On “All in My Head,” Mark Hoppus sings about how hard touring life is staying in “lonely hotel rooms, cum stains on the couch.” But for as gross and sad as that reads, the song itself is pretty fun. Hoppus and Tom DeLonge trade vocals on the chorus: “I’m moving on, I’m better now, I sleep alone,” Hoppus sings, while DeLonge counters about how he’s not giving up despite feeling like he’s not good enough and how it hurts getting up. All that leads to an existential crisis, “I’m freaking out, is it all in my head?”

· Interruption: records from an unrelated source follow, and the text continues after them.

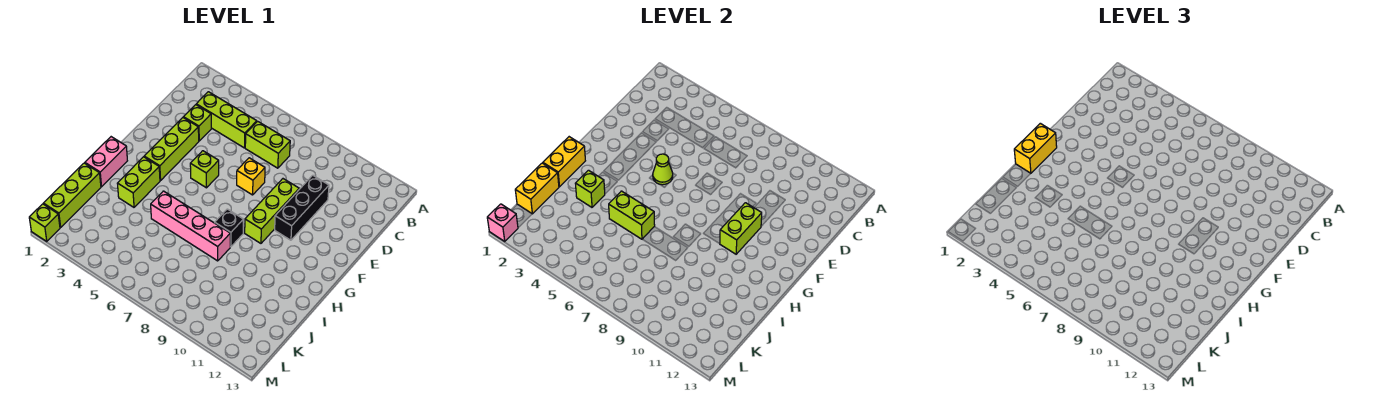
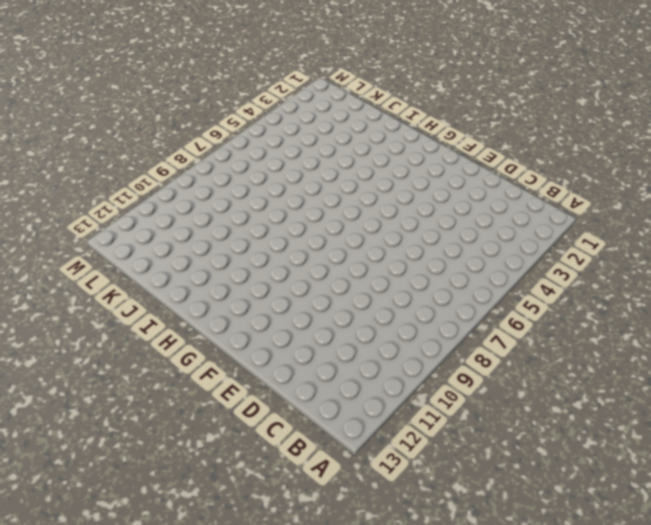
none -> lime 1x3 brick [196,92,257,148]
none -> lime 1x2 brick [245,121,290,168]
none -> lime 1x1 brick [183,105,211,141]

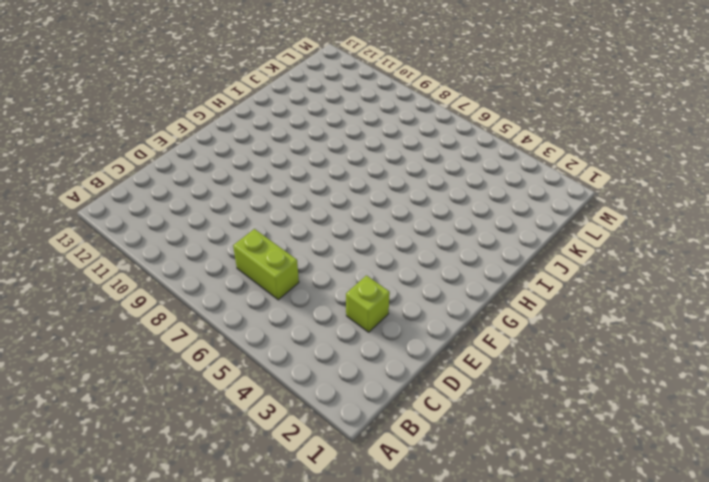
none -> lime 1x3 brick [196,92,257,148]
none -> black 1x3 brick [275,175,329,240]
none -> lime 1x3 brick [144,118,199,181]

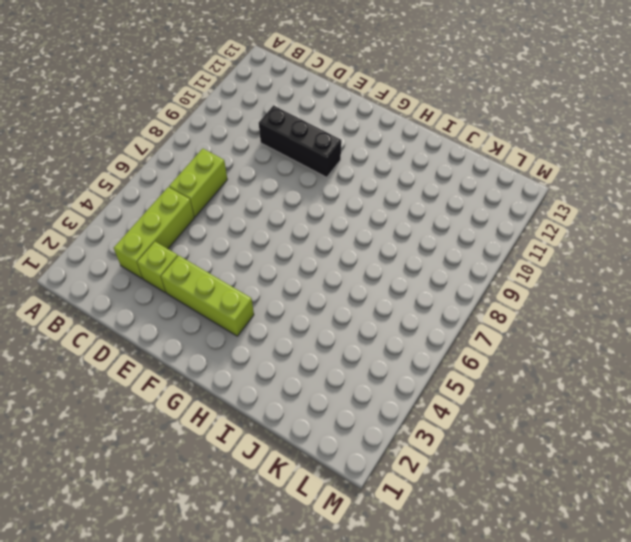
none -> yellow 1x1 brick [237,158,265,195]
none -> lime 1x3 brick [245,179,299,243]
none -> lime 1x1 brick [190,151,219,188]

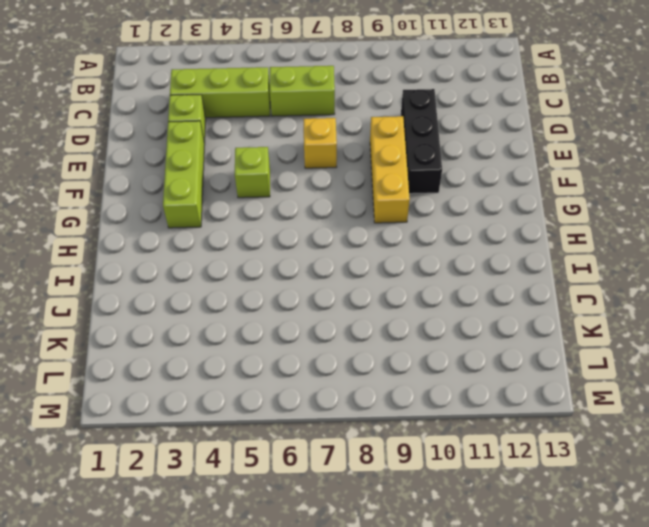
yellow 1x3 brick [370,116,410,223] -> lime 1x3 brick [245,179,299,243]
none -> pink 1x2 brick [85,137,127,187]
none -> lime 1x2 brick [117,157,160,207]
none -> black 1x1 brick [215,209,243,247]

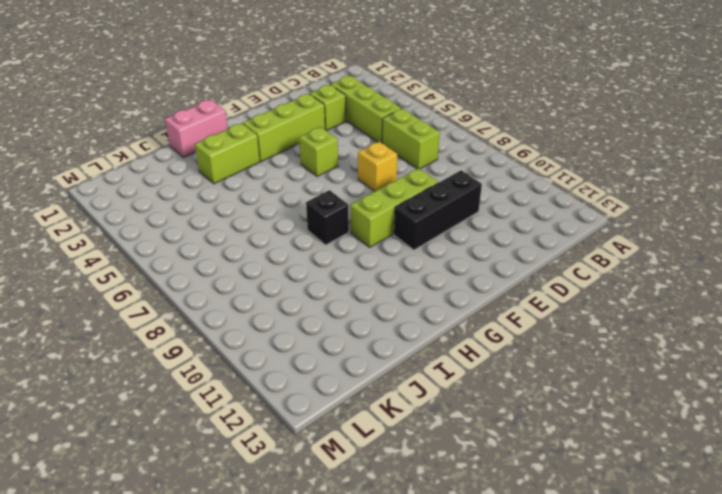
none -> pink 1x4 brick [151,191,230,261]
none -> lime 1x3 brick [43,163,101,228]
none -> lime 1x1 brick [29,204,60,241]

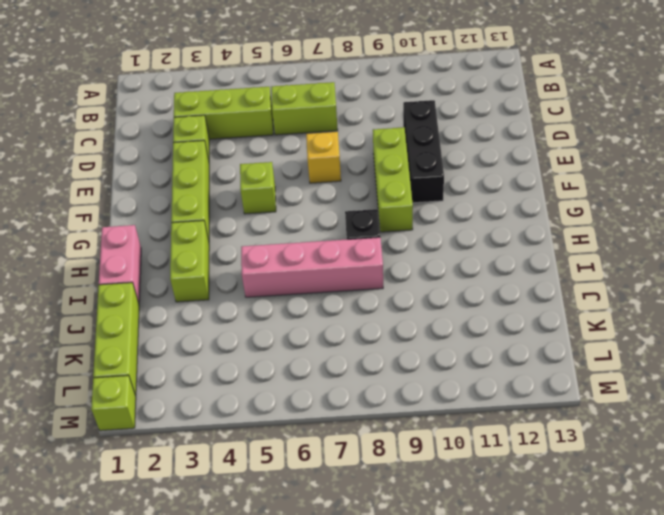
none -> lime 1x1 cone [653,154,673,185]
none -> lime 1x2 brick [720,203,762,254]
none -> yellow 1x2 brick [543,137,585,187]

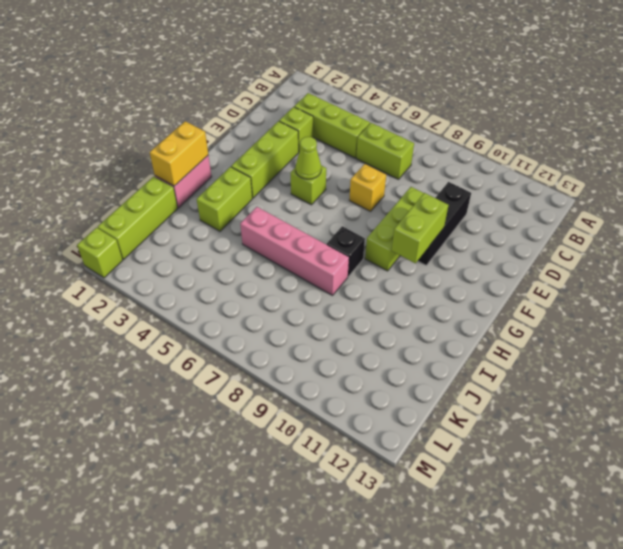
none -> lime 1x1 brick [575,170,605,207]
none -> lime 1x2 brick [609,191,655,239]
none -> yellow 1x2 brick [515,163,559,214]

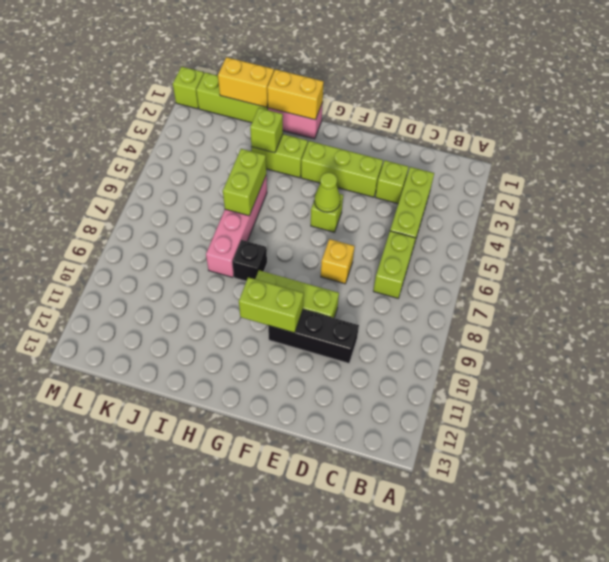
none -> pink 1x1 brick [487,204,518,241]
none -> yellow 1x2 brick [1014,123,1057,173]

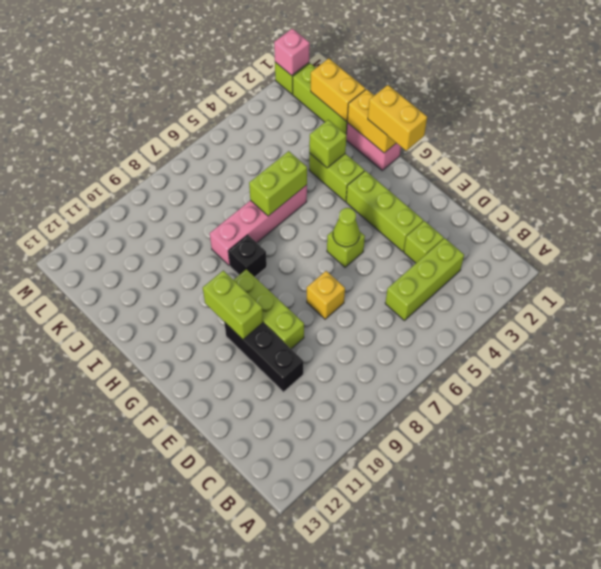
none -> lime 1x2 brick [245,121,290,168]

“No Fun” also balances Blink’s anxieties with upbeat, sing-along melodies. This time, their midlife crisis is of the Springsteen “Glory Days” variety as DeLonge wonders, “Whatever happened to us since the Nineties?/When punk was independent, and then it wasn’t.” And then there’s the internet and “simulated” marriages and a general feeling of ennui. “There’s no fun anymore,” he sings with a little contempt in his voice that still sounds like he’s maybe having fun. “Nothing to do, nothing to see.” Toward the end of the song, he sings, “Everything sucks when you’re swimming upstream.”
One More Time … Part-2 will feature six other new songs and come in a variety of formats, some intermingling the new songs with the original One More Time album (the classic lineup of the trio’s first album since 2011) and others with only the new tunes.
The band recently wrapped a North American tour in support of the album. But they’ll be back for a handful of dates in the fall.